#### İstek
Verilen metinde "Ali Haydar Haksal’ın" ile başlayıp "daha ilave edilecek." ile biten bölümü harfi harfine yazar mısın?

#### Verilen metin
■ ■ ■ ■

Ali Haydar Haksal’ın Batı Edebiyatındaki Din ve İslam Algısını Yoklama Çabaları

 

Ali Haydar Haksal uzun süredir, Batı edebiyatında İslam medeniyeti birikiminin izlerini sürme çabasındadır. Bu bağlamdaki yazılarının bir kısmını önce Doğu Büyüsü Ah Kudüs1 adıyla kitaplaştırmıştı. Geçtiğimiz yıl bu bağlamda iki kitap daha yayımladı: Doğu Işığı I Endülüs, İspanya, Girit2 ve Doğu Işığı II Rusya3 . Bildiğimiz kadarıyla bu birikime iki cilt daha ilave edilecek.

 

Medeniyetler birbirlerini etkiler. Dolayısıyla bir medeniyet dairesi içinde bulunan düşünür ve sanatçılar da karşı medeniyetin birikiminden etkilenir ve onun verimlerini eserlerinde kullanırlar. Son iki yüzyıldır Batı medeniyeti bütün dünyada bir üstünlük sağlamış durumda. Sömürge dönemini yaşamış toplumlar açısından bu egemenlik beş yüzyıllık sürelere kadar uzanmakta. Batı karşısında ekonomik ve askeri olarak zayıf durumda olan toplumlar kültür ve düşünce olarak da Batı’nın kalıplarını aynen kopya etme teslimiyet ve kolaycılığına kapılmakta. Neredeyse bütün dünyada tarihi algılama biçimi, Batı’nın kendi deneyiminden çıkardığı şablona göre şekillenmiş durumda. Bütün ülkelerde Dünya haritası Avrupa merkezli olarak çizilmekte, felsefe Antik Yunan’dan başlatılmakta. Oysa ayağa kalkmanın birinci şartı, kendi medeniyet birikimimizin farkına varmaktır. Ali Haydar Haksal Doğu Işığı serisinde, kendi yerinden emin olarak Batı edebiyatındaki din ve İslam algılarını sorgulamaktadır. Cervantes ve Goytisolo hariç tutulursa incelenen yazarların hemen hepsi 19. yüzyılda yaşamış romancılardır. Bu nedenle, Haksal’ın çalışmasının içeriğini, 19. yüzyılda Batı romanında din ve İslam algısı olarak sınırlamak mümkün görünmektedir.

■ ■ ■ ■

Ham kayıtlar
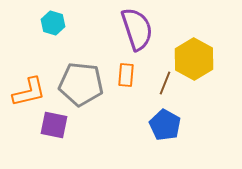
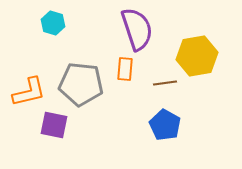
yellow hexagon: moved 3 px right, 3 px up; rotated 21 degrees clockwise
orange rectangle: moved 1 px left, 6 px up
brown line: rotated 60 degrees clockwise
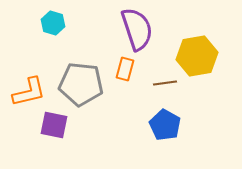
orange rectangle: rotated 10 degrees clockwise
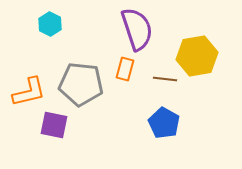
cyan hexagon: moved 3 px left, 1 px down; rotated 10 degrees clockwise
brown line: moved 4 px up; rotated 15 degrees clockwise
blue pentagon: moved 1 px left, 2 px up
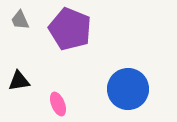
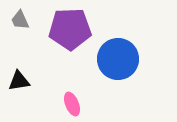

■ ■ ■ ■

#### Yanıt
Ali Haydar Haksal’ın Batı Edebiyatındaki Din ve İslam Algısını Yoklama Çabaları

 

Ali Haydar Haksal uzun süredir, Batı edebiyatında İslam medeniyeti birikiminin izlerini sürme çabasındadır. Bu bağlamdaki yazılarının bir kısmını önce Doğu Büyüsü Ah Kudüs1 adıyla kitaplaştırmıştı. Geçtiğimiz yıl bu bağlamda iki kitap daha yayımladı: Doğu Işığı I Endülüs, İspanya, Girit2 ve Doğu Işığı II Rusya3 . Bildiğimiz kadarıyla bu birikime iki cilt daha ilave edilecek.